Как жаль, что к землям Прилива не пройти напрямую. Айон мог себе только представить, как наживется на перепродаже ткани гёнхарра Города Искр.
Хэбетлем, чья седая и обычно гладко причесанная борода сегодня без всякого повода оказалась заплетена в косичку, получил искреннее сочувствие и новое предложение потерпеть, но у Айона возникло чувство, что на этот раз сетования почтеннейшего не совсем искренни. Когда старик удалился и в потоке просителей наступило временное затишье, он кликнул своего приглядая Толисиза и наказал ему походить за Хэбетлемом в ближайшие пару дней.
Караванщик одарил золотом и его? Хэбетлему стало мало денег, которые платит ему Город и приносит торговля? Если так, то почтеннейшему скоро придется искать замену.
Бывший беглый алманский раб, а ныне преданный Айону до последней капли крови Толисиз, чье смуглое лицо от постоянного нахождения на солнце цветом уже давно напоминало орех, сверкнул в ответ на слова гёнхарры белозубой улыбкой и наклонился к его уху.
— Мой уже знать дело. Вчера ночь. Цвертка.
На языке алманцев, живущих на другой стороне пустыни, слово значило «виверна».
Айон откинулся в кресле и рассмеялся: вот так дела! Почтеннейший Хэбетлем, чьи внуки уже вот-вот заведут своих детей, — и провел ночь у виверны! Верно говорят: слаб мужчина, не устоять ему перед красотой женщины, а перед чарами змеедев тем более.
— Все равно походи. И пару раз попадись на глаза, чтобы он тебя заметил. Старика это приободрит.
Толисиз осклабился в предвкушении, кивнул и бегом бросился к дверям.
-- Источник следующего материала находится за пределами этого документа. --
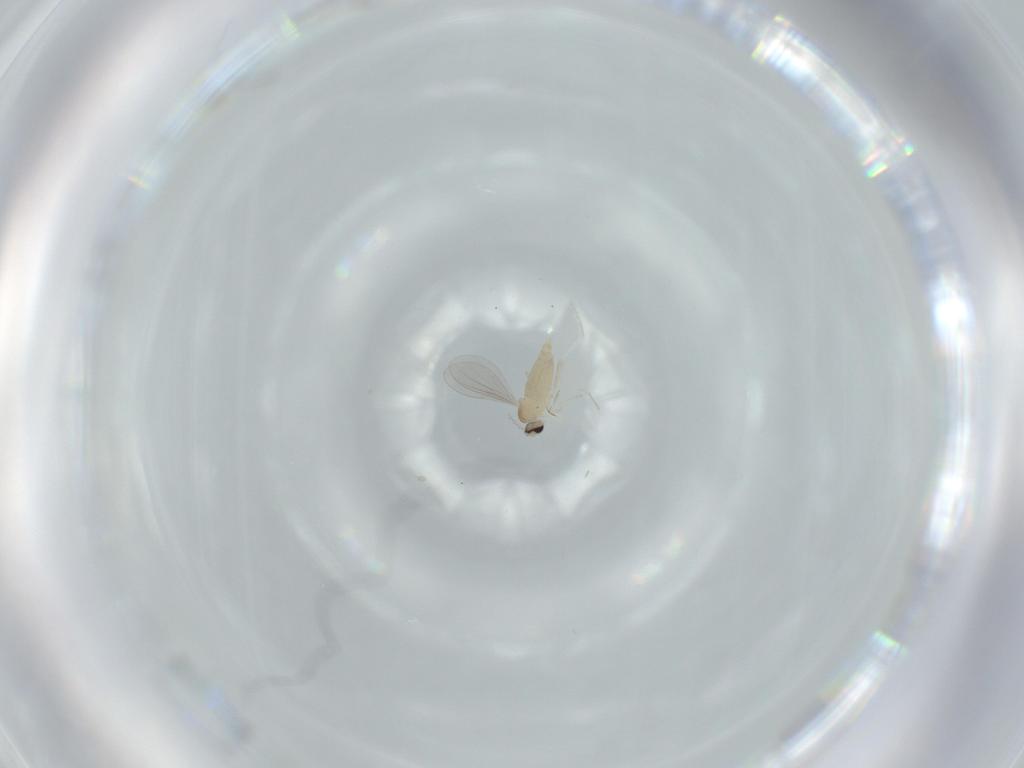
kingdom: Animalia
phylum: Arthropoda
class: Insecta
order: Diptera
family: Cecidomyiidae
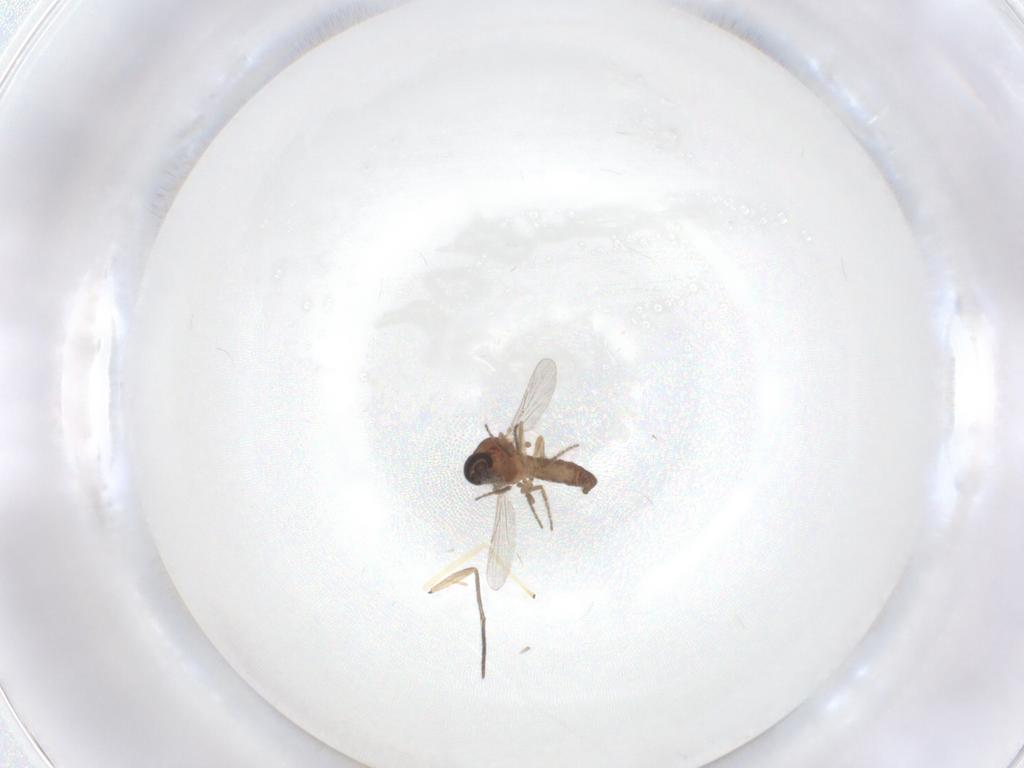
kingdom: Animalia
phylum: Arthropoda
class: Insecta
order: Diptera
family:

Как обычно, дождавшись, пока городской колокол пробьет время вечерней молитвы, в судьбоносный зал заглянула городской казначей, госпожа Весахми́. Всегда в белом в знак скорби по умершему уже десять Жизней назад мужу, с по-вдовьи выбритой на висках головой, она казалась гораздо старше, чем была. Весахми служила еще прежнему гёнхарре и перешла к Айону, чтобы теперь служить и ему. Она приблизилась к креслу, прижимая к груди свиток с расходами и доходами за прошедшую дюжину дней, и поклонилась, зная, что ее ждут.
— Гёнхарра. Расчеты готовы.
Айон кивнул ей и хлопнул в ладоши, подзывая Тирузина, который тут же бесшумно возник рядом.
— На сегодня все, — сказал он, отдавая ему мантию и поднимаясь с кресла. — Передай госпоже Элейле, что я жду ее, как только закончится время молитвы. Распорядись принести вечернюю пищу для меня и госпожи Весахми в комнату с озером, мы будем там. И не забудь про холодную воду, да проследи, чтобы на этот раз положили в нее побольше льда.
Айон повернулся к стоящей рядом женщине.
— Или сегодня ты желаешь чего-то другого, джахли́?
— Воды, гёнхарра, — сказала Весахми, и Тирузин, кивнув, исчез так же бесшумно, как и появился.
Они перешли в комнату с озером — большой отделанный белым и голубым зал, где успокаивающе шептала о чем-то вода и белоснежные мягкие диваны и подушки так и манили присесть и дать отдых ногам и рассудку. На многих людей этот шепот и эти подушки нагоняли сон, но Айону все это помогало сосредоточиться и не отвлекаться.
Не то чтобы он отвлекался сегодня больше обычного, зная, что в дальней комнате дворца, в покоях его сестры ходит и говорит, живет и чувствует единственная его сердца. В момент, когда на плечи гёнхарры ложилась мантия, он забывал обо всем, кроме своего прямого долга.
Но работа с цифрами всегда требовала от Айона чуть большего усилия, чем другая. Это госпожа Весахми играючи могла сложить в уме дюжину двузначных чисел. Ему же приходилось проверять результат дважды.
Он едва обратил внимание на слуг, пришедших зажечь настенные и настольные лампы, настолько они погрузились в дела. Только когда свитки были снова сложены, и госпожа Весахми, поблагодарив его, собрала их и исчезла в дверях, он позволил себе вспомнить о встрече, которой так ждал.